There is an expectation that local authorities will be better able to deliver health improvements in local populations than the NHS has been. According to the Department of Health, “integrating public health into local government will allow greater co-ordination and effectiveness – services will be planned and delivered in the context of the broader social determinants of health, like poverty, education, housing, employment, crime and pollution” (DH 2012: Public Health Outcomes Framework for England 2013-16, p.4). Whilst this research will not be able to answer definitively whether that is the case, it will examine changes in the public health system as a whole, the impact of the reforms on the system, and some of the key facilitators and barriers to realising that expectation.

Study aims and objectives

The overarching aim of this research project is to examine the impact of structural changes to the health and care system in England on the functioning of the public health system, and on the approaches taken to improving the public’s health. A key focus will be to explore the impacts of structural changes at national, regional and local levels on the planning, organisation, commissioning and delivery of health improvement services.

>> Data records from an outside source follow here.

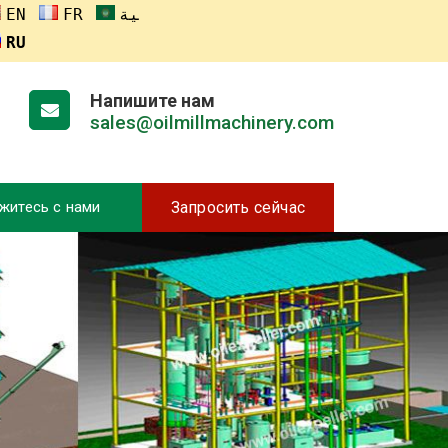
ENGLISH
FRANÇAIS
العربية
RUSSIA
Напишите нам
sales@oilmillmachinery.com
житесь с нами
Запросить сейчас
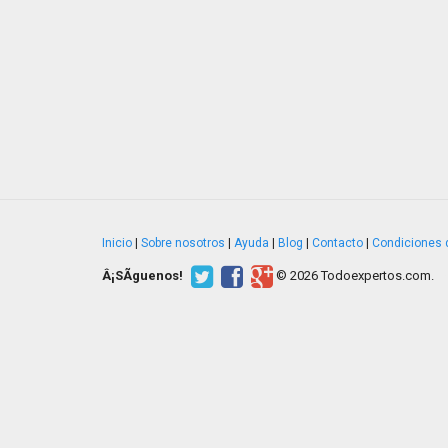
Inicio
|
Sobre nosotros
|
Ayuda
|
Blog
|
Contacto
|
Condiciones 
Â¡SÃ­guenos!
© 2026 Todoexpertos.com.
v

The project will use an examination of public health strategies to tackle obesity obesity as a focal issue, and will examine the response of public health systems to the issue of obesity/weight management: the approaches taken by key actors; how commissioning decisions are made; what the resulting spectrum of services/activities looks like; and whether there is any change in the balance of interventions delivered, ranging from individual level tier 4 services to high level upstream population approaches.

The project aims to identify the extent to which, how and why: key opportunities within the new system are being realised; key challenges are being overcome; and key concerns are addressed. As a result the project aims to provide transferable learning to enable organisations at all levels within the public health system to work together more effectively in their efforts to improve health.

Key objectives will be:

  1. To conduct a critical analysis of the impact of recent structural reforms on the public health system and its likely ability to improve population health and tackle obesity (as an example of a complex problem).
  2. To develop a clearer understanding of the relationships between different components within the public health system at national and local level.
  3. To identify the ways in which commissioning organisations within the public health system are approaching the commissioning of health improvement interventions (by focusing on their approaches to tackling obesity).
  4. To examine commissioning decision-making processes within 4 case study sites, with regards to the commissioning of obesity/weight management services, to identify influences on decision-making and relational influences on health improvement.
  5. To identify difficulties and opportunities facing actors within the new public health system in progressing the public health agenda, and specifically in relation to preventing/managing obesity.

Study design

Within an overarching collaborative and participatory approach to the research, this study will incorporate multiple methods, including key informant interviews, document analysis, local case-studies and national surveys. It will incorporate a scoping review, two annual national surveys of key agents within local public health systems (e.g. DPH, Chair HWB, Chair CCG), four in-depth geographical case studies, and four further ‘lighter-touch’ geographical case studies in order to capture different organisational arrangements in local government and the NHS.